MUNTHE ART MONDAY: FARAH ABOLGHASAEM
Please introduce yourself and tell us about what you do.
My name is Farah Abolghasem. I am an Iranian artist, and I live in Tehran. I have been working as a professional artist for over 30 years, and I have had exhibitions in Iran, UAE, USA, and Europe. In 2002, I was chosen by Tehran’s Contemporary Art Museum to spend a year living and working in Paris at the Cité International des Arts. I participated in a group exhibition in Paris and was awarded first prize by the mayor. In addition to painting, I also have experience designing and creating jewelry, and I have taught painting at a university in Tehran for a while. And then, I have a daughter who studies opera directing in Vienna, Austria.
Can you name some other female (artist) that inspires you and explain why they do so?
First of all, I admire the work of the Persian artists Parvaneh Etemadi and Lili Matin Daftari.
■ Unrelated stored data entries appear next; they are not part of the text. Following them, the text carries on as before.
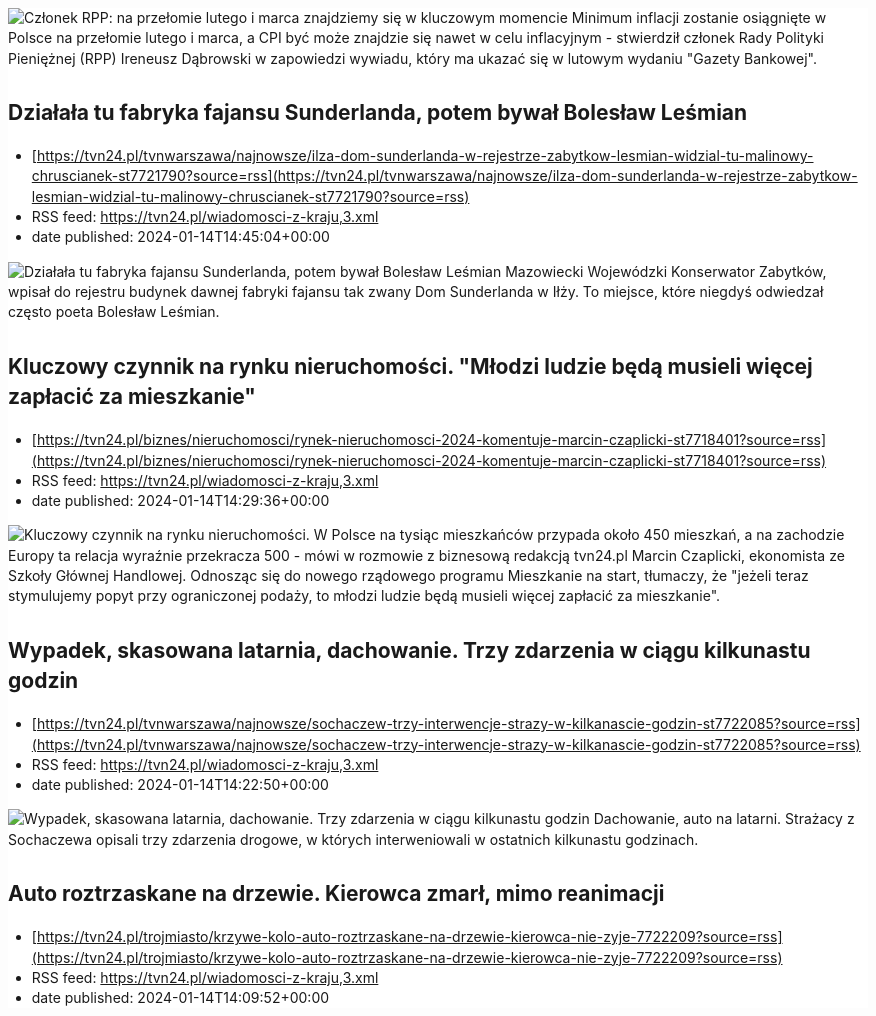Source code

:<img alt="Członek RPP: na przełomie lutego i marca znajdziemy się w kluczowym momencie" src="https://tvn24.pl/najnowsze/cdn-zdjecie-kx64il-zakupy-w-supermarkecie-zdjecie-pogladowe-7545709/alternates/LANDSCAPE_1280" />
    Minimum inflacji zostanie osiągnięte w Polsce na przełomie lutego i marca, a CPI być może znajdzie się nawet w celu inflacyjnym - stwierdził członek Rady Polityki Pieniężnej (RPP) Ireneusz Dąbrowski w zapowiedzi wywiadu, który ma ukazać się w lutowym wydaniu "Gazety Bankowej".

## Działała tu fabryka fajansu Sunderlanda, potem bywał Bolesław Leśmian
 - [https://tvn24.pl/tvnwarszawa/najnowsze/ilza-dom-sunderlanda-w-rejestrze-zabytkow-lesmian-widzial-tu-malinowy-chruscianek-st7721790?source=rss](https://tvn24.pl/tvnwarszawa/najnowsze/ilza-dom-sunderlanda-w-rejestrze-zabytkow-lesmian-widzial-tu-malinowy-chruscianek-st7721790?source=rss)
 - RSS feed: https://tvn24.pl/wiadomosci-z-kraju,3.xml
 - date published: 2024-01-14T14:45:04+00:00

<img alt="Działała tu fabryka fajansu Sunderlanda, potem bywał Bolesław Leśmian" src="https://tvn24.pl/tvnwarszawa/najnowsze/cdn-zdjecie-7cjyy-budynek-dawnej-fabryki-fajansu-w-rejestrze-zabytkow-7721792/alternates/LANDSCAPE_1280" />
    Mazowiecki Wojewódzki Konserwator Zabytków, wpisał do rejestru budynek dawnej fabryki fajansu tak zwany Dom Sunderlanda w Iłży. To miejsce, które niegdyś odwiedzał często poeta Bolesław Leśmian.

## Kluczowy czynnik na rynku nieruchomości. "Młodzi ludzie będą musieli więcej zapłacić za mieszkanie"
 - [https://tvn24.pl/biznes/nieruchomosci/rynek-nieruchomosci-2024-komentuje-marcin-czaplicki-st7718401?source=rss](https://tvn24.pl/biznes/nieruchomosci/rynek-nieruchomosci-2024-komentuje-marcin-czaplicki-st7718401?source=rss)
 - RSS feed: https://tvn24.pl/wiadomosci-z-kraju,3.xml
 - date published: 2024-01-14T14:29:36+00:00

<img alt="Kluczowy czynnik na rynku nieruchomości. " src="https://tvn24.pl/najnowsze/cdn-zdjecie-6waywu-blok-mieszkania-budynek-kielce-podatek-od-nieruchomosci-5042897/alternates/LANDSCAPE_1280" />
    W Polsce na tysiąc mieszkańców przypada około 450 mieszkań, a na zachodzie Europy ta relacja wyraźnie przekracza 500 - mówi w rozmowie z biznesową redakcją tvn24.pl Marcin Czaplicki, ekonomista ze Szkoły Głównej Handlowej. Odnosząc się do nowego rządowego programu Mieszkanie na start, tłumaczy, że "jeżeli teraz stymulujemy popyt przy ograniczonej podaży, to młodzi ludzie będą musieli więcej zapłacić za mieszkanie".

## Wypadek, skasowana latarnia, dachowanie. Trzy zdarzenia w ciągu kilkunastu godzin
 - [https://tvn24.pl/tvnwarszawa/najnowsze/sochaczew-trzy-interwencje-strazy-w-kilkanascie-godzin-st7722085?source=rss](https://tvn24.pl/tvnwarszawa/najnowsze/sochaczew-trzy-interwencje-strazy-w-kilkanascie-godzin-st7722085?source=rss)
 - RSS feed: https://tvn24.pl/wiadomosci-z-kraju,3.xml
 - date published: 2024-01-14T14:22:50+00:00

<img alt="Wypadek, skasowana latarnia, dachowanie. Trzy zdarzenia w ciągu kilkunastu godzin" src="https://tvn24.pl/tvnwarszawa/najnowsze/cdn-zdjecie-vur7nj-sochaczewscy-strazacy-w-ostatnich-kilkunastu-godzinach-interweniowali-przy-trzech-zdarzeniach-7722275/alternates/LANDSCAPE_1280" />
    Dachowanie, auto na latarni. Strażacy z Sochaczewa opisali trzy zdarzenia drogowe, w których interweniowali w ostatnich kilkunastu godzinach.

## Auto roztrzaskane na drzewie. Kierowca zmarł, mimo reanimacji
 - [https://tvn24.pl/trojmiasto/krzywe-kolo-auto-roztrzaskane-na-drzewie-kierowca-nie-zyje-7722209?source=rss](https://tvn24.pl/trojmiasto/krzywe-kolo-auto-roztrzaskane-na-drzewie-kierowca-nie-zyje-7722209?source=rss)
 - RSS feed: https://tvn24.pl/wiadomosci-z-kraju,3.xml
 - date published: 2024-01-14T14:09:52+00:00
Besides that, I appreciate Marina Abramović and Georgia O’Keeffe’s ability to break free from tradition. In the world of literature, I love Marguerite Duras and Virginia Woolf. Lastly, I commend the actress, Ingrid Bergman. Her personality and bold lifestyle are very interesting to me.
Could you explain more about how being a woman has affected your career?
Being a woman has affected my career in a way where, despite all the social issues that have held me back, I have used my femininity, my sensitivity, and my world view in my own personal artistic expression. My experiences, my attention to detail, my attentiveness to my surroundings, and even hard and painful issues in life have become an inspiration for me to continue my art. A part of my life is the experiences that I've had, but the most important part is how I have portrayed them in my work. Turning bitterness into sweetness: I owe this to my being as a woman.
What has been the most challenging aspect of being a female artist?
Being a woman has caused a few challenges in my artistic and social life. I had a young daughter, and my studio was not in our apartment. In addition to being a wife and mother, I was a professional artist. Some things were also difficult in my social life. But I tried my best and I worked hard and learned that if I want to survive, I must stay strong and work hard. So, I decided to practice building a better life for myself day by day.
What would you like people to notice in your artwork?
I want my audience to respect my work, sympathize with it, and view it with honesty and intimacy. I try to depict my day-to-day thoughts and the atmosphere of my studio. I spend a lot of my hours there, both day and night, and a big part of me is a part of that space.